上の変数var requestで作成したwrite用の設定で実際に書き込む処理を行っています.invokeMethodは,各実装(iOS/Android)それぞれの環境で実行されます.それぞれのコードを深掘りします.Android側のコード全体はこんな感じで,iOS側はこんな感じ

この内実際にAndroid/iosのAPI呼び出しを行って書き込んでいる部分を抜き取ると,

[[Android]]

if(!gattServer.writeCharacteristic(characteristic)){
    result.error("write_characteristic_error", "writeCharacteristic failed", null);
    return;
}

[[iOS]]

// Write to characteristic
[peripheral writeValue:[request value] forCharacteristic:characteristic type:type];
result(nil);

これらのメソッドの挙動をドキュメントで確認してみましょう.AndroidiOS

どうやら,これの挙動がosで異なるのが今回の原因のようです.
まとめると,Android側ではGATTとプロパティが一致しなくても書き込みを行ってしまう(それがエラーとして出てくることはないがcallbackが呼ばれない),しかしiOS側ではGATTのプロパティが一致しなければ書き込みそのものを行わない.ようです.
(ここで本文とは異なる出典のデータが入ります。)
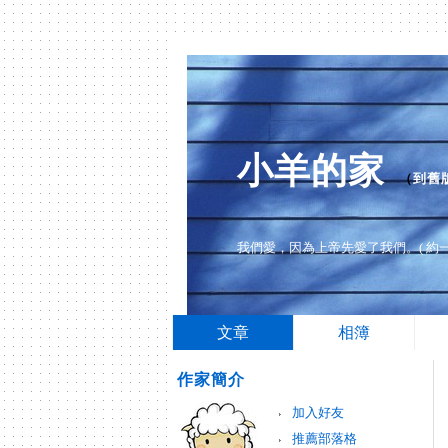
小羊的家
（
到舊
我們愛，因為上帝先愛了我們。( 約一4:
文章
相簿
作家簡介
加入好友
推薦部落格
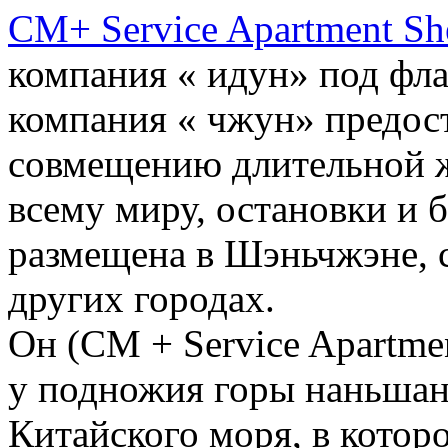
CM+ Service Apartment Sh
компания « идун» под фл
компания « чжун» предост
совмещению длительной ж
всему миру, остановки и б
размещена в Шэньчжэне, с
других городах.
Он (CM + Service Apartme
у подножия горы наньшан
Китайского моря, в котор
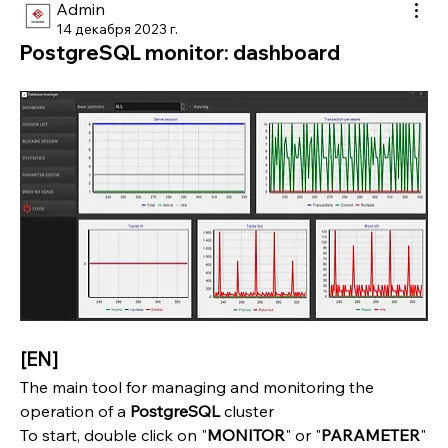
Admin
14 декабря 2023 г.
PostgreSQL monitor: dashboard
[EN]
The main tool for managing and monitoring the 
operation of a 
PostgreSQL 
cluster
To start, double click on "
MONITOR
" or "
PARAMETER
"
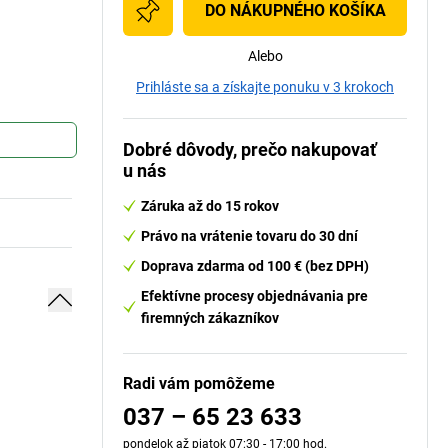
DO NÁKUPNÉHO KOŠÍKA
Alebo
Prihláste sa a získajte ponuku v 3 krokoch
Dobré dôvody, prečo nakupovať
u nás
Záruka až do 15 rokov
Právo na vrátenie tovaru do 30 dní
Doprava zdarma od 100 € (bez DPH)
Efektívne procesy objednávania pre
firemných zákazníkov
Radi vám pomôžeme
037 – 65 23 633
pondelok až piatok 07:30 - 17:00 hod.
これで謎が解けました.結論は正しくGATTパラメータを確認しましょう....

notifyする

最後にnotifyです.これは特にハマる部分もなく上の例に上げたようにやるといいです.rxにしてデータを流したいなら,onValueChangedの中でsubjectをpublishするような実装を行うといいと思います.
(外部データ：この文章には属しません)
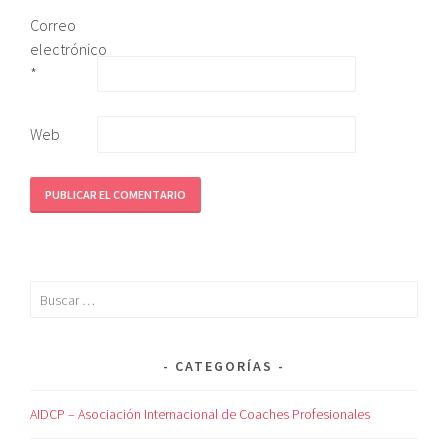
Correo
electrónico
*
Web
CATEGORÍAS
AIDCP – Asociación Internacional de Coaches Profesionales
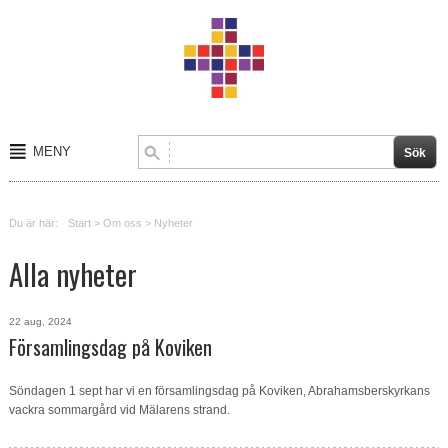
MENY
Start
Du är här:
Start
>
Om oss
>
Nyheter
Om oss
Alla nyheter
Kalender
Kontakt
22 aug, 2024
Församlingsdag på Koviken
Verksamheter
Söndagen 1 sept har vi en församlingsdag på Koviken, Abrahamsberskyrkans
vackra sommargård vid Mälarens strand.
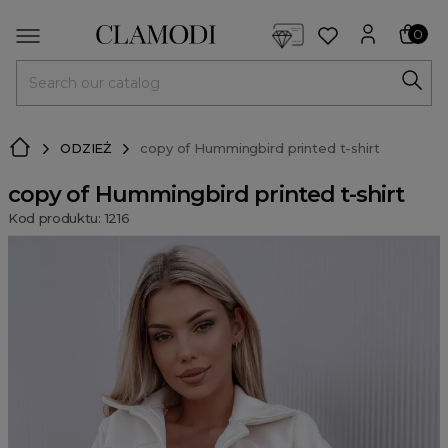
<script> dlApi = { cmd: [] }; </script> <script src="https://l
0
MENU
ODZIEŻ
copy of Hummingbird printed t-shirt
copy of Hummingbird printed t-shirt
Kod produktu: 1216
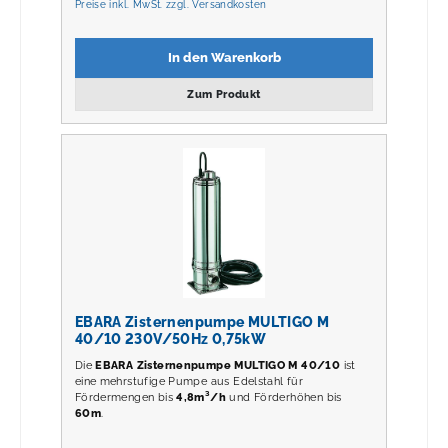
Preise inkl. MwSt. zzgl. Versandkosten
In den Warenkorb
Zum Produkt
EBARA Zisternenpumpe MULTIGO M
40/10 230V/50Hz 0,75kW
Die
EBARA Zisternenpumpe MULTIGO M 40/10
ist
eine mehrstufige Pumpe aus Edelstahl für
Fördermengen bis
4,8m³/h
und Förderhöhen bis
60m
.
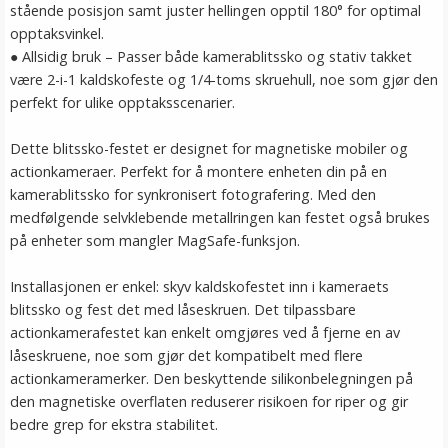
stående posisjon samt juster hellingen opptil 180° for optimal
opptaksvinkel.
● Allsidig bruk – Passer både kamerablitssko og stativ takket
være 2-i-1 kaldskofeste og 1/4-toms skruehull, noe som gjør den
perfekt for ulike opptaksscenarier.
Dette blitssko-festet er designet for magnetiske mobiler og
actionkameraer. Perfekt for å montere enheten din på en
kamerablitssko for synkronisert fotografering. Med den
medfølgende selvklebende metallringen kan festet også brukes
på enheter som mangler MagSafe-funksjon.
Installasjonen er enkel: skyv kaldskofestet inn i kameraets
blitssko og fest det med låseskruen. Det tilpassbare
actionkamerafestet kan enkelt omgjøres ved å fjerne en av
låseskruene, noe som gjør det kompatibelt med flere
actionkameramerker. Den beskyttende silikonbelegningen på
den magnetiske overflaten reduserer risikoen for riper og gir
bedre grep for ekstra stabilitet.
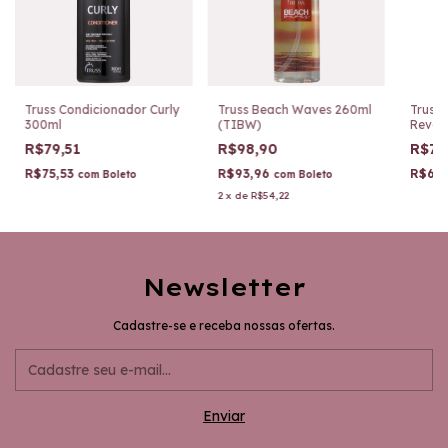
Truss Condicionador Curly
Truss Beach Waves 260ml
Truss
300ml
(TIBW)
Revol
R$79,51
R$98,90
R$72
R$75,53
R$93,96
R$68
com
Boleto
com
Boleto
2
x
de
R$54,22
Newsletter
Cadastre-se e receba nossas ofertas.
_rawPeripheral?.onValueChanged(characteristic)?.listen((value){
    _forceStream.add(NigirukunDataProcessor().toForce(value));
});

この際,valueに入っている値はバイナリ値なので適切に変換する必要があります.この例ではtoForceというものをかませることで目的の値にしています.

まとめ

今回,scanwritenotifyの3つの事例をもとにflutterでBLEのSDKを実装することについて書きました.やはり細かい部分のデバッグにはAndroid/iOS両方の深い知識が求められるケースが多く,また,ライブラリの実装を読み解くのはほぼ必須だと思われます.それでも,流石にAndroid/iOS両方を実装するよりはかかる時間は短いと思うので,深く注意しながら実装を進めるといいと思いました.